Human keypoint data
+-------+
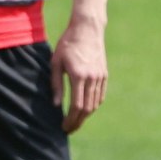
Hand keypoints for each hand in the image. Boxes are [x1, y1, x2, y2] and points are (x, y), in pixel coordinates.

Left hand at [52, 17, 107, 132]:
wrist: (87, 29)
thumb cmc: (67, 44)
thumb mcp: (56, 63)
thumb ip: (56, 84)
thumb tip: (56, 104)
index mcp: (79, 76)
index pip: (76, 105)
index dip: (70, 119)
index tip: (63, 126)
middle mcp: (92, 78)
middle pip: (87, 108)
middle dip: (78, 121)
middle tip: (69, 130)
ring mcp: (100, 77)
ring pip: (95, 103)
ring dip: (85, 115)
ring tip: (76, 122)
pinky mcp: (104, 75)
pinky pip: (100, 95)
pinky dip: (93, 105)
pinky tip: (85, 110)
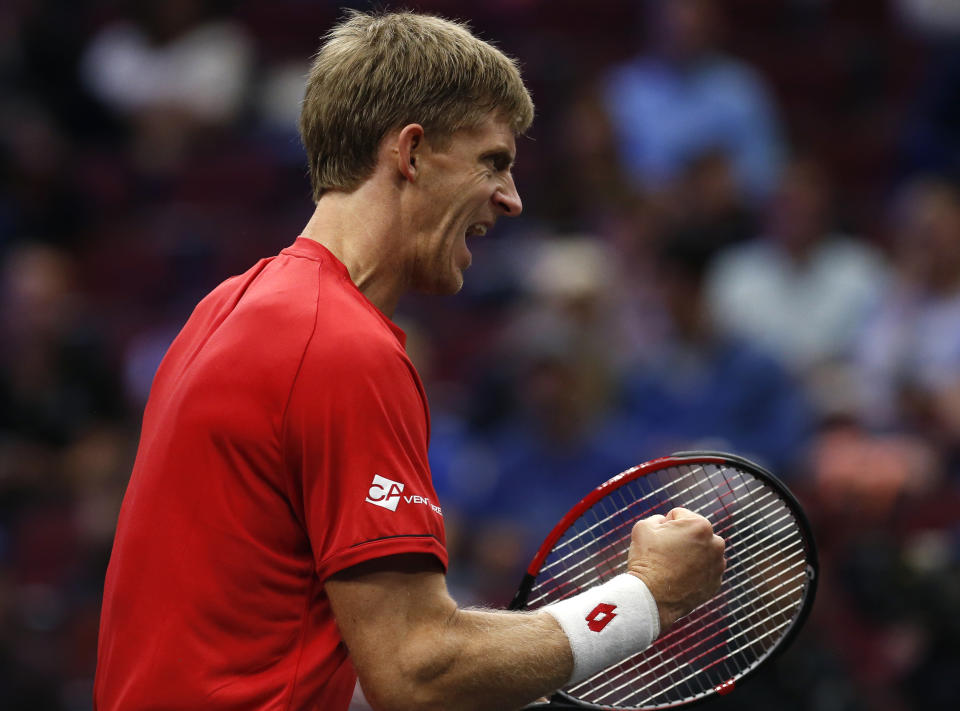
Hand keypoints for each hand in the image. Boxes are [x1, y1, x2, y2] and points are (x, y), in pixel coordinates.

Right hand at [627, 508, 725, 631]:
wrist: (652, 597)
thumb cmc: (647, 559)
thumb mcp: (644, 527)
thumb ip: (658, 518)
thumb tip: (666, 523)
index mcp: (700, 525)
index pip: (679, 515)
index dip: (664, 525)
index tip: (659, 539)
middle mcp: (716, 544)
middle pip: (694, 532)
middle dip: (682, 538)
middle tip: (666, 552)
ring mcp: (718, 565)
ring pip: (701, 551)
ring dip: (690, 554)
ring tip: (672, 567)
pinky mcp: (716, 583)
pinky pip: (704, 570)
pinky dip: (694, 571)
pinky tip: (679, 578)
+-------+
* _WHAT YOU SHOULD DO_
The answer is each line from the entries above in which the word "middle" occurs.

* _RESPONSE BOX_
middle mcp: (92, 78)
middle pip: (87, 108)
middle dip: (78, 121)
middle tip: (69, 130)
middle mcp: (716, 544)
middle pip: (694, 532)
middle dip: (682, 538)
middle tip: (666, 552)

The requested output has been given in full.